Thanks for setting me on the path! (and letting me babble on...)
Andy C. (Guest)
on 2009-01-07 19:14
(Received via mailing list)
> Of course, in typing this out, I see why it's set up the way it is,
> Thanks for setting me on the path! (and letting me babble on...)
Well it all comes down to the principle of least surprise in the end,
and I think that it is properly set up to fit within the principle. Even
though none of us wants to put parenthesis ... anywere really.

Andy C..
Robert K. (Guest)
on 2009-01-08 00:16
(Received via mailing list)
On 07.01.2009 18:07, Raphael C. wrote:
> assumptions, when I write something like 1.class, the parser assumes I'm
> calling a method on the Fixnum 1 rather than assuming I'm trying to make
> some strange Float.

What you call "assumptions" is actually "precedence".  The syntax of the
language is defined as it is and "." (method invocation, not to be
confused with the decimal point) has higher precedence than the range
operator "..".  This really makes sense, for example:

for i in s.min..s.max
   puts i
end

> And when I type 3.14.class the parser is again smart
> enough to figure things out, but this behavior is not carried over to
> range. I know it's a design choice, and that range needs to be able to
> hold more than just numerics, but since a statement like "range 1..'d'"
> is meaningless, it seems like the proper behavior for range should be to
> examine the first element of the range statement and then assume the
> second element is of the same type (at least as far as parsing method
> calls goes) then we would have (x..y).class == x..y.class which seems
> like it would be more in line with other basic data types...

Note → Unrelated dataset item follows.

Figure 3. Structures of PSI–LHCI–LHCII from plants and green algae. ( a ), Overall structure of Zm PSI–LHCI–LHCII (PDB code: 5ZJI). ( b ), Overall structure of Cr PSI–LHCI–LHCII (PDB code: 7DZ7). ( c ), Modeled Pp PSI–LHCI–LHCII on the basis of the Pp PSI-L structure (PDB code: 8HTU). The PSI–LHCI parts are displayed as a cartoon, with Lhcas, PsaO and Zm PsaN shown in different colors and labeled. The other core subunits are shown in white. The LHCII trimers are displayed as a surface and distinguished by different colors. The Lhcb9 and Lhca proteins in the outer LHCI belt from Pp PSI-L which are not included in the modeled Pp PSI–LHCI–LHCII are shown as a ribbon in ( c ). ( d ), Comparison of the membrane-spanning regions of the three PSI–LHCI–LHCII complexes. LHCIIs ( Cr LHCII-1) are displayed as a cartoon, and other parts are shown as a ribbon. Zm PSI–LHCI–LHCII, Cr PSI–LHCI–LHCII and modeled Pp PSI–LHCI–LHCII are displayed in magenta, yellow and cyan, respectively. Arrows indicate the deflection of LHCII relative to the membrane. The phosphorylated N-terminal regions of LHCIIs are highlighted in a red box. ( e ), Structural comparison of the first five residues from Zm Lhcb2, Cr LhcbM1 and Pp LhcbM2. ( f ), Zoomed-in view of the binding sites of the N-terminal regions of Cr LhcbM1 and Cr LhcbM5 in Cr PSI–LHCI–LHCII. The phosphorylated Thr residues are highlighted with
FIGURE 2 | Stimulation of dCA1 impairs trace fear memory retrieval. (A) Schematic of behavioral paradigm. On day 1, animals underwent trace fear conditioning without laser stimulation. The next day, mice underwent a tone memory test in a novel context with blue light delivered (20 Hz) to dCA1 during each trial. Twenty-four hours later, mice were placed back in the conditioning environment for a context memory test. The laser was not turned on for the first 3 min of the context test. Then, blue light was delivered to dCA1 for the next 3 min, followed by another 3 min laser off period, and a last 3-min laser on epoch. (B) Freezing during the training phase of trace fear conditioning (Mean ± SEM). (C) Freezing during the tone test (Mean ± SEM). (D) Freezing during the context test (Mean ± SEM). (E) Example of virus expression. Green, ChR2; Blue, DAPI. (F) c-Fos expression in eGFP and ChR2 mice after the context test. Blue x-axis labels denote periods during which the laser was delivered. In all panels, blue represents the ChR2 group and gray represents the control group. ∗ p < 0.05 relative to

It cannot work that way because of the way parsers work: first the lexer
recognizes tokens.  This is where it needs to decide that "1.23" is a
float literal and "1.23.class" is actually three literals ("1.23", ".",
"class").  Only after that phase that parser builds up the parse tree
which also establishes precedence.  Your suggestion basically requires
to define different productions in the syntax for ranges with integer
literals and for ranges with other expressions to the left and right of
"..".  I am not sure whether this is actually possible but there is a
certain risk that the syntax will not be conflict free and in any way it
means making the beast even more complex than it is today.  Given the
limited usability and the easy workaround I'd say that cost estimates
rule against this change.

> Of course, in typing this out, I see why it's set up the way it is,
> since we might want to do something like this...
>
> class SomeObj
>         def lastOne()
>                 17
>         end
> end
> blah = SomeObj::new
> a = 1..blah.lastOne

Exactly, arbitrary expressions are allowed on both sides of the "..".
Note also, that in this case the type of expression is actually unknown
at parse time.

> Thanks for setting me on the path! (and letting me babble on...)

:-)

Cheers

  robert
Dave B. (Guest)
on 2009-01-08 13:30
Andy C. wrote:
> Even
> though none of us wants to put parenthesis ... anywere really.

Well, at least one of us likes parentheses.

If you see something like (3.14).class you don't have to stop and think
about it. But 3.14.class makes one mentally come to a screeching halt,
back up, do a double-take, and then get out the Pickaxe book to look up
the precedence rules. Or fire up irb and suck-it-and-see. ;-)

I prefer clarity over saving a couple of keystrokes!